Bir süre onların güzelliklerinin keyfini sürdü. Bu keyfini bozan, kendisine hitaben söylenen sözcüklerdi.
"Affedersiniz."
Küçük penceresinin hemen önünde genç bir çocuk dikiliyordu. Altın gibi sapsarı saçlara sahip çocuğun sağ gözü güzel, yeşil bir renkteydi. Maalesef ki diğer gözünün üstünden başlayıp boynuna kadar ulaşan derin yara yüzünden, o gözü açılamazmış gibi duruyordu. Yara, belli ki uzun zaman önce alınmıştı fakat çocuğun göz kapağı da zedelenmiş olacaktı ki sol gözü hep kapalıydı.
Bu çocuk, Eon'u anımsatmıştı mucide.
"Sana nasıl yardımcı olabilirim?"
Üstünde muhafız forması taşıyan genç, Yoongi'nin sevecenliği karşısında biraz rahatladı. Aylar süren arayışının sonunda doğru kişiyi bulabilmiş olmasının verdiği sevinçle konuşmaya başlamıştı.

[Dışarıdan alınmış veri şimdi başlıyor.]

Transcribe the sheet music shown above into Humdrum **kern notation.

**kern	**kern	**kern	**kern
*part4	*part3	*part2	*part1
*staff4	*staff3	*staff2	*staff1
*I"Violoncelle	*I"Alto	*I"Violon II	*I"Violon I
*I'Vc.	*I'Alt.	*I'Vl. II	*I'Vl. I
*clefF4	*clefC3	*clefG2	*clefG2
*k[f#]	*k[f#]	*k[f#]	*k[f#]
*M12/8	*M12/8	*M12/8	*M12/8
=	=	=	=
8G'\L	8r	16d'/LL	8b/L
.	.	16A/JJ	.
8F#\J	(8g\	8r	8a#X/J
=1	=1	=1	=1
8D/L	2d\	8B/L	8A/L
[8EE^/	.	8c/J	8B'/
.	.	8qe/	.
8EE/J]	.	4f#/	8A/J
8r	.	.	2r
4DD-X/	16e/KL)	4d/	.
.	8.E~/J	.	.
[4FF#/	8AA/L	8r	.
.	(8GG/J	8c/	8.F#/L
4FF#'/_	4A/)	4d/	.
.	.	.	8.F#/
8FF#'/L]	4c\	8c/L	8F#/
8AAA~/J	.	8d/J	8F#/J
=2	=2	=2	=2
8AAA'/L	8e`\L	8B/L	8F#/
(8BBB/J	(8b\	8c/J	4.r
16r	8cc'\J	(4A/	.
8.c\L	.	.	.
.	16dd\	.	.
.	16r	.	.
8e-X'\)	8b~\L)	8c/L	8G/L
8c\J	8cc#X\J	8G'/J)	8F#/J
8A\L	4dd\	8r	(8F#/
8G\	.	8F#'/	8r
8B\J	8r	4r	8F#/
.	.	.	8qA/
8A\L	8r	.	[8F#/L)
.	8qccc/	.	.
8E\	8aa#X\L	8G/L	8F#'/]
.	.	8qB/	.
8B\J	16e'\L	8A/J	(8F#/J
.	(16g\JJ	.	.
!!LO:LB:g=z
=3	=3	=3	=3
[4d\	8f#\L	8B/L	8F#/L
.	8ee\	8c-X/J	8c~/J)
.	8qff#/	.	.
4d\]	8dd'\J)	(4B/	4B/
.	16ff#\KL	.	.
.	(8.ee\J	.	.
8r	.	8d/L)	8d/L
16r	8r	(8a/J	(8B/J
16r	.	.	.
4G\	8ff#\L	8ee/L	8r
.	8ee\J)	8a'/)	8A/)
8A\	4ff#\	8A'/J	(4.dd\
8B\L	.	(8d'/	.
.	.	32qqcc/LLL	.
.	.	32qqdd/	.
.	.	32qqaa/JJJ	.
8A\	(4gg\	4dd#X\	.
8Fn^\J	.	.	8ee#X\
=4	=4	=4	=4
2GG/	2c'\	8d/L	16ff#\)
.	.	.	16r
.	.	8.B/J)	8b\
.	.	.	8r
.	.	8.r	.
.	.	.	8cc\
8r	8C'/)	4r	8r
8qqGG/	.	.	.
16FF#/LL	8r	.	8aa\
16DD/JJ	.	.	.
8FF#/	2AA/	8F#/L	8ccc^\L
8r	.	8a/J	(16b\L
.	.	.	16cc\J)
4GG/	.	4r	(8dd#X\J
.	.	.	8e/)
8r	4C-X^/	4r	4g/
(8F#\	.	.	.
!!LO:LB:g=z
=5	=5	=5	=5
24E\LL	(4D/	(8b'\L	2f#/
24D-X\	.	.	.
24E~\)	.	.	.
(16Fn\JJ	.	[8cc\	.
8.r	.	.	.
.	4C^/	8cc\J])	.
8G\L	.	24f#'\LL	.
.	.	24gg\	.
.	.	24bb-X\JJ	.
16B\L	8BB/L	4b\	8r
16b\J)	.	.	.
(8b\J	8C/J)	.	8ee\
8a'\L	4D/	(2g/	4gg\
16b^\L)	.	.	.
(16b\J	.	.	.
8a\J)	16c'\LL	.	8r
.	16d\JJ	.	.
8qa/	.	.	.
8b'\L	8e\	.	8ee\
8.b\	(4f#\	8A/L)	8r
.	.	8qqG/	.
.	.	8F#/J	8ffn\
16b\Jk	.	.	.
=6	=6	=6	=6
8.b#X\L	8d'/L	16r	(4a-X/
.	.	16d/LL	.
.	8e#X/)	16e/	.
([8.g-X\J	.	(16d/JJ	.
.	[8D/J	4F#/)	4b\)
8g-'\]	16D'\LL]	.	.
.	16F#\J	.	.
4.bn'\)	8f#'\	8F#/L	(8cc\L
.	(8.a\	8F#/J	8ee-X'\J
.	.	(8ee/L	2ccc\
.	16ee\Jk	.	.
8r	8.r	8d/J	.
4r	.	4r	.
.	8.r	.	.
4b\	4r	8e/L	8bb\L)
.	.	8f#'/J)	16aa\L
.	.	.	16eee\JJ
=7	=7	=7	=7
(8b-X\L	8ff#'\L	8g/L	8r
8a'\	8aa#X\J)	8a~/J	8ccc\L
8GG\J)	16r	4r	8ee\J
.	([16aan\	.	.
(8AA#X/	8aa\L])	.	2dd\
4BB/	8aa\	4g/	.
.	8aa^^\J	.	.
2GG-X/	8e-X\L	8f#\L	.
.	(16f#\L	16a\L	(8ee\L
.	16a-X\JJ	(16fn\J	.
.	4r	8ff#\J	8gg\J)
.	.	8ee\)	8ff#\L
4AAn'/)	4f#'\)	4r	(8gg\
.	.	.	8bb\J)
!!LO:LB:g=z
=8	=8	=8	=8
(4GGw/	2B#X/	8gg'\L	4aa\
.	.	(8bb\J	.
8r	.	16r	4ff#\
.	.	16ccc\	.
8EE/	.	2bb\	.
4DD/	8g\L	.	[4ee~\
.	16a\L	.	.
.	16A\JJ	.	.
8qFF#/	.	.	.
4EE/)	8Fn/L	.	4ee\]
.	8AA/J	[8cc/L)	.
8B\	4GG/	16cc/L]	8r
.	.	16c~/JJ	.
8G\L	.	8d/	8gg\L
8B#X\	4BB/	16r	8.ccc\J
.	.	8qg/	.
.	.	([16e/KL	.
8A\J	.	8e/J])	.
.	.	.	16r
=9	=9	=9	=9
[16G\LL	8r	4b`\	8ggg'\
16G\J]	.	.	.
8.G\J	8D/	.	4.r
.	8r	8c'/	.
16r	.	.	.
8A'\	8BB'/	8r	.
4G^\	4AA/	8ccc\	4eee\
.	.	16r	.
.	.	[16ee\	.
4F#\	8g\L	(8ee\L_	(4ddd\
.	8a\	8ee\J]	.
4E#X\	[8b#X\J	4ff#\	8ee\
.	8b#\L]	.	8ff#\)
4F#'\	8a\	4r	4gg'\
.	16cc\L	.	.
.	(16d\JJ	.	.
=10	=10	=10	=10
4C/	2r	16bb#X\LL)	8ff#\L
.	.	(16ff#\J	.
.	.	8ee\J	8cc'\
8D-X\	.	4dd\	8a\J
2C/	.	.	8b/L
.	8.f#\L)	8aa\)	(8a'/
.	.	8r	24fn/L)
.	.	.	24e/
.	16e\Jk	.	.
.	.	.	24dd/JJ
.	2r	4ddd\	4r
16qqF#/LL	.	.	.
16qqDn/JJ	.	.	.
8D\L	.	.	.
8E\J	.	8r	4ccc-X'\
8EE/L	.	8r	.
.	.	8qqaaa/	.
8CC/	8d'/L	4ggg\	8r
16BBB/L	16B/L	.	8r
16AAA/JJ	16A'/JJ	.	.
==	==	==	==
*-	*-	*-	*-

"İsmim Seokjin. Sizi uzun zamandır arıyordum çünkü... bende size ait olan bir şey var."
Lafı dolandırmadan elleri arasında sıkıca tuttuğu şeyi mucide uzattı çocuk.
Yoongi, onun ellerindeki siyah pelerini ancak kendisine uzattığında fark edebilmişti. Pelerini kabul etti etmesine, lakin bir anlam veremiyordu bu nedenle gence yöneltti bakışlarını. Seokjin, bu bakışlara cevap vermeden önce derince nefeslenmişti.
"Özür dilerim, biraz ani oldu. Önce kendimi tam anlamıyla tanıtmalıydım." Hafifçe gülümseyerek devam etti. Bir yandan da parmağıyla pelerini gösteriyordu.
"Yıllar önce muhafızların eğitim alanına izinsiz girdiğimde Başmuhafız Hoseok vermişti. Kendi formamı aldığımda ona bunu geri götürmeliydim fakat... maalesef, o, muhafız olduğumu göremedi."
Kendisine şok içinde bakan Yoongi'ye dönerek yeniden tebessüm etmişti. "Ben de bu pelerinin size ait olduğunu düşündüm. Kimsenin sizden haberi olmadığı için bulmam biraz uzun sürdü."